DATA TO EXAMINE:

********

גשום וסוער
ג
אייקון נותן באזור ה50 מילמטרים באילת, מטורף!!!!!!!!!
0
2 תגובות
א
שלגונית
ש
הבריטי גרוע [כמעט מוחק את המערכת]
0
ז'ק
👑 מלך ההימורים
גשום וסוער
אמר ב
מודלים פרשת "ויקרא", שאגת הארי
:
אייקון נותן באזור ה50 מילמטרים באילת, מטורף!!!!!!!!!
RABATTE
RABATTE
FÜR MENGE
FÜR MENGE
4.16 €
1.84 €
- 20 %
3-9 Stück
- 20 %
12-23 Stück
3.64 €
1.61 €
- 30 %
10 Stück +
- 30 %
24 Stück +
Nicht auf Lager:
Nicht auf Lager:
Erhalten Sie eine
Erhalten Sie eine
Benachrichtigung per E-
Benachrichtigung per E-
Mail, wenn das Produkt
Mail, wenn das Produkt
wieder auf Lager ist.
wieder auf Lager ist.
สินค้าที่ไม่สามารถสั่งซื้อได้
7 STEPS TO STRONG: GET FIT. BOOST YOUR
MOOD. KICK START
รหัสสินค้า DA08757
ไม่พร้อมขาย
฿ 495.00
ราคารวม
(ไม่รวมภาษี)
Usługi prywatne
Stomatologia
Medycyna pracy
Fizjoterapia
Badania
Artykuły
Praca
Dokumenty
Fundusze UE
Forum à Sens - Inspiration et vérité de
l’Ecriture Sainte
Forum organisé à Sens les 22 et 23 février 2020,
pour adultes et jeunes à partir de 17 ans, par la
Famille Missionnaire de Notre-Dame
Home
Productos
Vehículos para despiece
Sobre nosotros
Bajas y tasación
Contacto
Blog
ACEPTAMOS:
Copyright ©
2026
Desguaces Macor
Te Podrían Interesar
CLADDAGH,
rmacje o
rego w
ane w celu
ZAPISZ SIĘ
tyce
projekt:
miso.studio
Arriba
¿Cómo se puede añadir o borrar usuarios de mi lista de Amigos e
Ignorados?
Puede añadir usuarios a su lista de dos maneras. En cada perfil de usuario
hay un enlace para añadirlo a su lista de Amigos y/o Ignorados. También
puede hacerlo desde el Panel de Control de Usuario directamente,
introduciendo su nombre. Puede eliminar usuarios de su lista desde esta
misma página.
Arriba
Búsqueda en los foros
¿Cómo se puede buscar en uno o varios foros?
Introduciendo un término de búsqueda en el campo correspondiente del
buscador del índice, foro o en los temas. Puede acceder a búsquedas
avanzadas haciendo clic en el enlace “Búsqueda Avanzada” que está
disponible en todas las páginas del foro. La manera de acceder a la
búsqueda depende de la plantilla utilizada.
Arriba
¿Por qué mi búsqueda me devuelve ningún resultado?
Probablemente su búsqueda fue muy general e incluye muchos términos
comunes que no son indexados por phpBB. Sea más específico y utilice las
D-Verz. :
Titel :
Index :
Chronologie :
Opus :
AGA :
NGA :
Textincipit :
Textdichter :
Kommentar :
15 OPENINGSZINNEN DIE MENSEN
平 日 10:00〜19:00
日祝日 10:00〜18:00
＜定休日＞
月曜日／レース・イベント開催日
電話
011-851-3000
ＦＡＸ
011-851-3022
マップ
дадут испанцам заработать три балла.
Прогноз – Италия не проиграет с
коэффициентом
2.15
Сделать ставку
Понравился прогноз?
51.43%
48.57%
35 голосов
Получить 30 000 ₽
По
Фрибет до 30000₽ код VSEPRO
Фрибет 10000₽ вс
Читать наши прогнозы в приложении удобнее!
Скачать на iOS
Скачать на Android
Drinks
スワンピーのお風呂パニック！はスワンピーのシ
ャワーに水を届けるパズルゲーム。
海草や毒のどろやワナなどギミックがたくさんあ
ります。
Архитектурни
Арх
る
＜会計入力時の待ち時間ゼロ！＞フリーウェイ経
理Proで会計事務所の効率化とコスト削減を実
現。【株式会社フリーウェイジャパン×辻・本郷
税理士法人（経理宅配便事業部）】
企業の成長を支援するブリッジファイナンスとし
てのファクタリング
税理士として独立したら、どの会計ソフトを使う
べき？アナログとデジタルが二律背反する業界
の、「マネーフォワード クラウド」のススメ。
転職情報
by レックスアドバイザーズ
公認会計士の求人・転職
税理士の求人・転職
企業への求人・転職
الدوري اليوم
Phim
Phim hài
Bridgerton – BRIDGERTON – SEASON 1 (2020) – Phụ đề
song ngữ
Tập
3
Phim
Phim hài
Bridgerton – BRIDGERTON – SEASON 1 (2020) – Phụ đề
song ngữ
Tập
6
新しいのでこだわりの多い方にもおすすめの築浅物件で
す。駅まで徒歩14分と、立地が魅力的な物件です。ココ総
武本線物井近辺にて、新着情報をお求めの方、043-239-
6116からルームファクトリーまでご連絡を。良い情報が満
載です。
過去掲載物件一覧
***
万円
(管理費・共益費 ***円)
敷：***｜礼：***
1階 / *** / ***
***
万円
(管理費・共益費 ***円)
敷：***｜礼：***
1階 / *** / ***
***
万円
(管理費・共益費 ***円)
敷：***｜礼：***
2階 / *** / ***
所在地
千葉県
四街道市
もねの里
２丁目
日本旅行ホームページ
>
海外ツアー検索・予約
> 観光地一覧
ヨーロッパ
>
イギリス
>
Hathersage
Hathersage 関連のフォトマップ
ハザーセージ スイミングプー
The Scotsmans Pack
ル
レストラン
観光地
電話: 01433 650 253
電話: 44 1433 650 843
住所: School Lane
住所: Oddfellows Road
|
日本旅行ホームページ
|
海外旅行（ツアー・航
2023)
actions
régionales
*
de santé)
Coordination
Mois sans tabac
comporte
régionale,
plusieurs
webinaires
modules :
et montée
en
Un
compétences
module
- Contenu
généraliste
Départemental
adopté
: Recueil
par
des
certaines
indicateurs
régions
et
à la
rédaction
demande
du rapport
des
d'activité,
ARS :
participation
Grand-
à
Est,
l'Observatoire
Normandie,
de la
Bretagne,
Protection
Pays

********

TASK REQUIREMENTS:
If a line in the listing holds the word "Sens", copy it out.

RESULT OF THE EXERCISE:
Forum à Sens - Inspiration et vérité de
Forum organisé à Sens les 22 et 23 février 2020,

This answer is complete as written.